Turning the evangelical movement around

"The Holy Spirit does indeed work incessantly to bring folk to faith in Christ and connect them to each other in the body of Christ.  However, does not the Holy Spirit also work to create the church as an institution that exists through space and time?  So in following up on the comprehensive work of the Holy Spirit, we are drawn deeper into the life and work of the church as an institution.  In practice Wesley was headed away from the institutional church.  If we follow his best instincts we will do a U-turn and head in the opposite direction."

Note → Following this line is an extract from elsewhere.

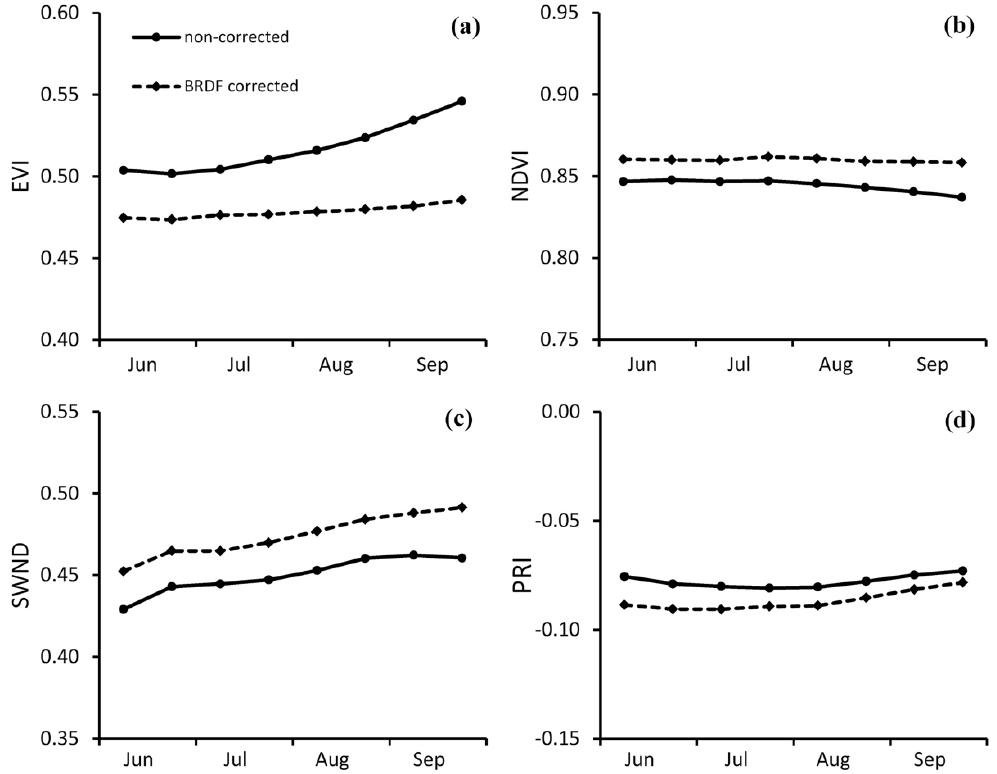
Figure 8. Monthly average profiles for the ( a ) enhanced vegetation index (EVI), ( b ) normalized difference vegetation index (NDVI), ( c ) shortwave infrared normalized difference (SWND), and ( d ) photochemical reflectance index (PRI), showing spectral variations before and after BRDF correction from the beginning (June) to the end (September) of the Amazonian dry season. Results refer to the 2000–2014 period ( n = 4500 pixels per date).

William J. Abraham, Wesley for armchair theologians (Louisville, KY:  Westminster John Knox Press, 2005), 121.  Cf. "It was this world of faith that Wesley inhabited.  He was supported at every level in his work.  The state, the church, the universities, and the intellectual giants of his day supplied him with a network of ideas and practices without which he would have been hopelessly handicapped.  Wesley himself rarely saw this; like most reformers and renewalists he had a keener eye for what was wrong than for what was right.  He was so preoccupied with the problems of dry rot in the pulpit that he forgot how good the foundations were.  He was so worried about the broken arms of his patients that he ignored how well they had already learned to walk.  He was so busy adding new trains to the railway company and getting them to run on time that he overlooked his deep dependence on the network of track and railway stations that dotted the countryside.  He was so taken with his piccolo trumpet and the tune he was playing that he disregarded the steady beat of the big drum at the back of the orchestra.  Wesley's life and thought depended critically on the commitments of the state, the requirements of the Church of England, the theological presuppositions of university life, and the effectiveness of the intellectual work done by a host of scholars and writers.  His genius was to note that these in themselves were not enough to secure the spiritual welfare of people.  The church also needed to be an effective tutor in the spiritual life" (32-33).